Nah, usulan soal pajak ini disampaikan pada 14 Juli 1945. Pencetusnya adalah ketua BPUPKI Radjiman Wediodiningrat.
Pajak masa kerajaan
Sebenarnya, urusan perpajakan sudah ada sejak Indonesia masih terdiri dari kerajaan. Raja selaku penguasa wilayah punya kekuasaan penuh untuk memungut pajak dari rakyatnya.
Saat itu, pajak masih disebut sebagai upeti. Pemberian upeti ini juga sebagai wujud tanda bakti dan persembahan kepada raja. Masyarakat saat itu percaya bahwa raja adalah titisan Tuhan.
Karenanya, mereka memberikan persembahan kepada kerajaan. Sebagai imbalannya, rakyat mendapat jaminan keamanan dari kerajaan.
Pada masa kerajaan juga mengenal istilah pembebasan pajak. Praktik ini terlihat di kerajaan Majapahit, Pajang, Mataram, dan Demak (barangkali masih ada kerajaan lain). Kerajaan tersebut tidak memungut pajak atas kepemilikan tanah yang disebut sebagai “tanah perdikan”.
Pajak masa VOC
Setelah penjajah masuk nusantara, pungutan pajak mulai meluas. Saat VOC bercokol, mereka memungut pajak Rumah, Pajak Usaha dan Pajak Kepala kepada pedagang Tionghoa dan pedagang asing lainnya.
Namun, VOC tidak memungut pajak di wilayah kekuasaanya seperti Batavia, Maluku dan lainnya.
Kemudian pada masa Gubernur Jenderal Daendels juga ada pemungutan pajak yaitu memungut pajak dari pintu gerbang (baik orang dan barang) dan pajak penjualan barang di pasar (bazarregten), termasuk pula pungutan pajak terhadap rumah.
Inggris
Masuk ke era pendudukan Inggris, Gubernur Jenderal Raffles mengenalkan sistem pemungutan pajak yang disebut landrent stesel.
Sistem puntutan ini meniru sistem pengenaan pajak di Bengali, India. Yakni, pengenaan pajak atas sewa tanah masyarakat kepada pemerintah kolonial. (Mungkin ini yang menjadi awal mula pengenaan Pajak Bumi dan Bangunan)
Sistem landrent stesel ini berdasarkan menyasar pengenaan pajak secara langsung kepada para petani. Tarif pajaknya adalah pendapatan rata-rata petani dalam setahun.
Oiya, kenapa dikenakan kepada petani? Beberapa literatur menyebut kalau Raffles menganggap petani mengolah tanah para raja. Sementara para raja menyewa tanah kepada pemerintah kolonial.
Jepang
Pada masa pendudukan Jepang, batasan antara rampasan dengan pajak sangat sumir. Mengingat, Jepang sangat memfokuskan sumber daya untuk biaya perang.
Yang pasti, saat itu rakyat Indonesia diharuskan membayar pungutan (ini yang dianggap pajak).
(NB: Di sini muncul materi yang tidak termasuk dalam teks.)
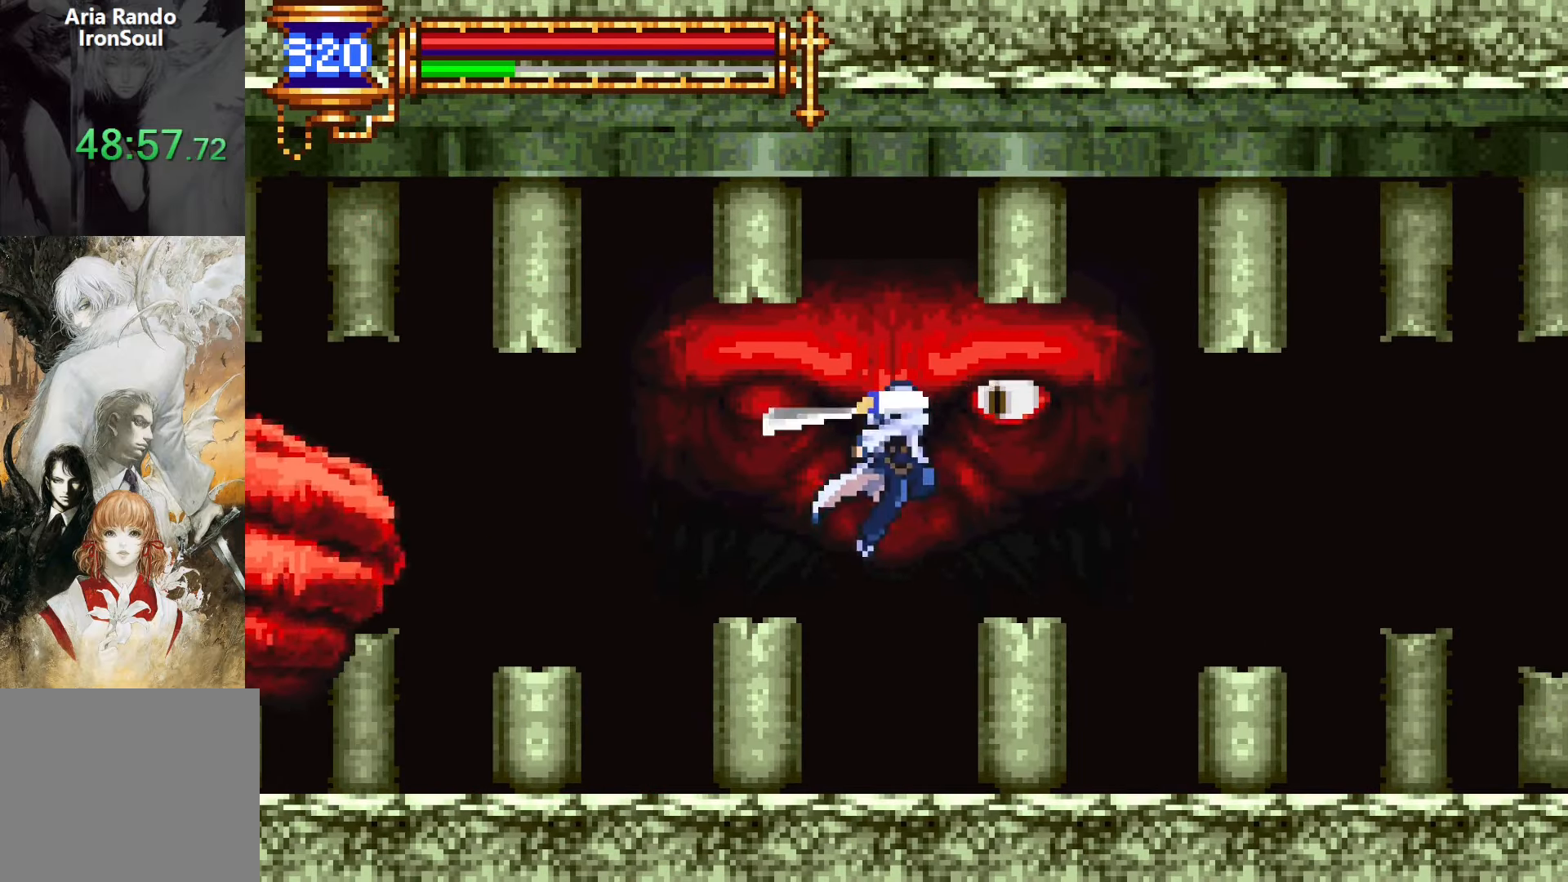
{"buttons": ["DPAD_DOWN"], "events": [[33, "SQUARE", "up"], [116, "DPAD_DOWN", "down"]]}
Selain juga kewajiban romusha.
Kemerdekaan
Nah, saat para pendiri negara tengah mempersiapkan kemerdekaan, soal pajak mulai dibahas. Seperti yang dijelaskan pada awal tulisan ini. Pembahasan pajak masuk dalam agenda sidang BPUPKI.
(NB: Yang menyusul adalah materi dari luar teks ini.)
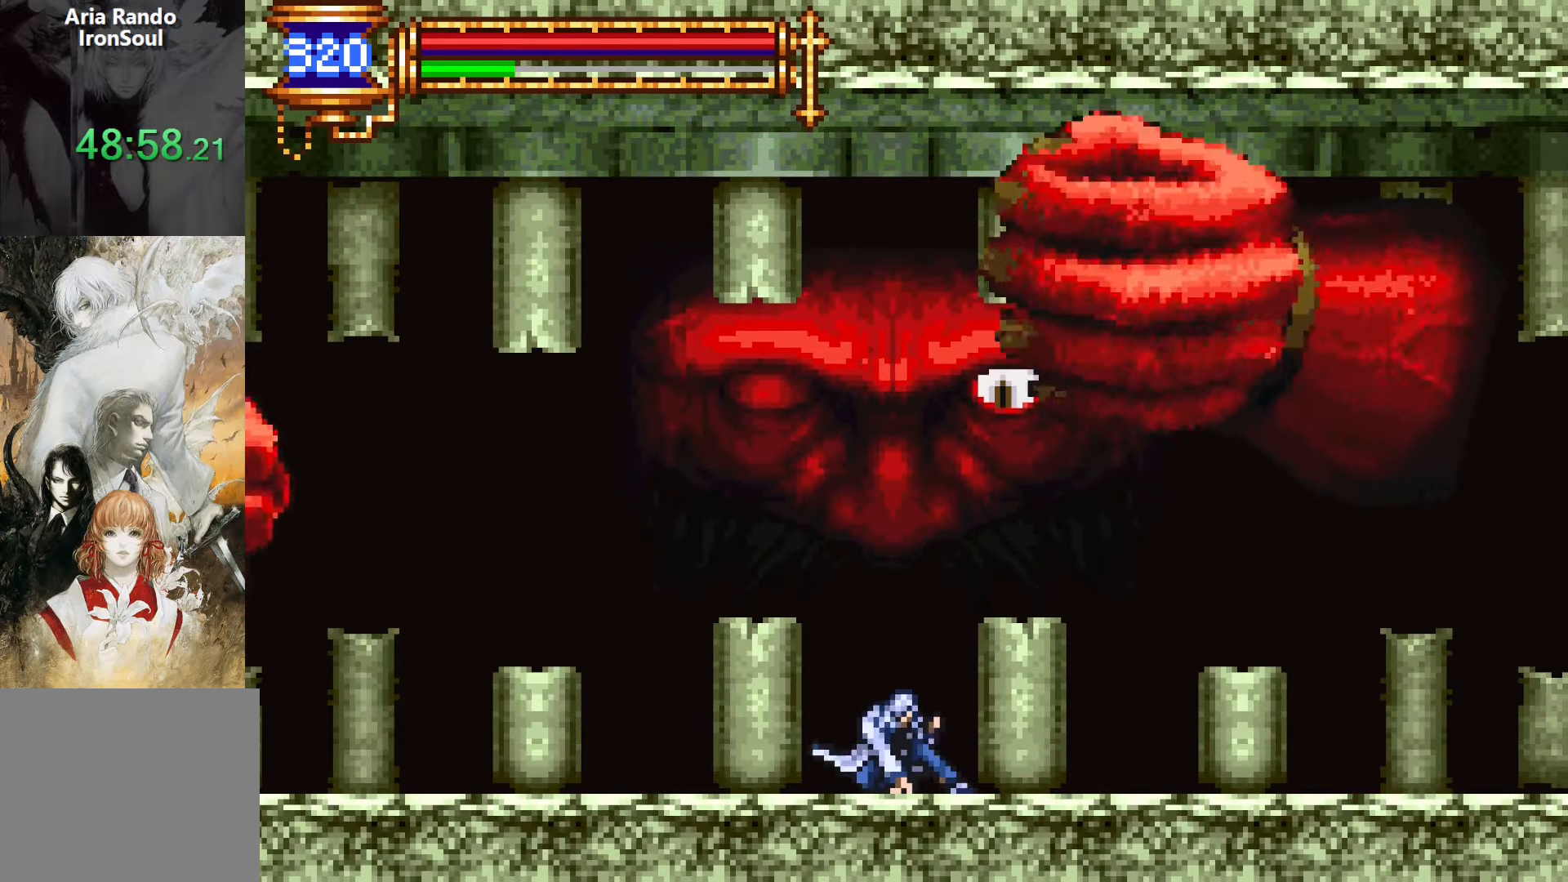
{"buttons": ["DPAD_DOWN"], "events": []}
Ketua BPUPKI Radjiman Wediodiningrat melontarkan istilah pajak. Kata ini lantas masuk dalam peraturan perundang-undangan.
Kata “pajak” muncul dalam Rancangan Kedua UUD pada Pasal 23 butir kedua yang ada di BAB VI.
Pasal 23 butir kedua berbunyi, “Segala pajak untuk keperluan negara berdasarkan undang-undang”.
Ternyata pembahasan pajak terus bergulir hingga akhirnya dimasukkan sebagai sumber penerimaan utama negara pada 16 Juli 1945.
Sejak awal kemerdekaan, sistem pajak masih sederhana. Sumber tertulis hanya ada di Undang-Undang Pajak Penjualan (PPn) Tahun 1951 yang diubah dengan Undang-Undang Nomor 2 Tahun 1968 tentang Perobahan/Tambahan Undang-Undang Pajak Penjualan (PPn) Tahun 1951.
Selanjutnya, ada Undang-Undang Nomor 74 Tahun 1958 tentang Pajak Bangsa Asing. Perubahan kembali terjadi pada masa Orde Baru. Di era Orde Baru, berlaku UU No 6 Tahun 1983, UU No 7 Tahun 1983, dan Undang-undang No 8 Tahun 1983. Dalam UU Perpajakan tahun 1983 tersebut berlaku asas perpajakan Indonesia.
Penetapan 14 Juli sebagai Hari Pajak
Diputuskan melalui Surat Keputusan Direktur Jenderal Pajak Nomor KEP-313/PJ/2017 tanggal 22 Desember 2017.
Pemilihan tanggal 14 Juli atas dasar munculnya pertama kali pembahasan soal pajak dalam rapat BPUPKI pada 14 Juli 1945. Hari Pajak mulai diberlakukan mulai tahun 2018.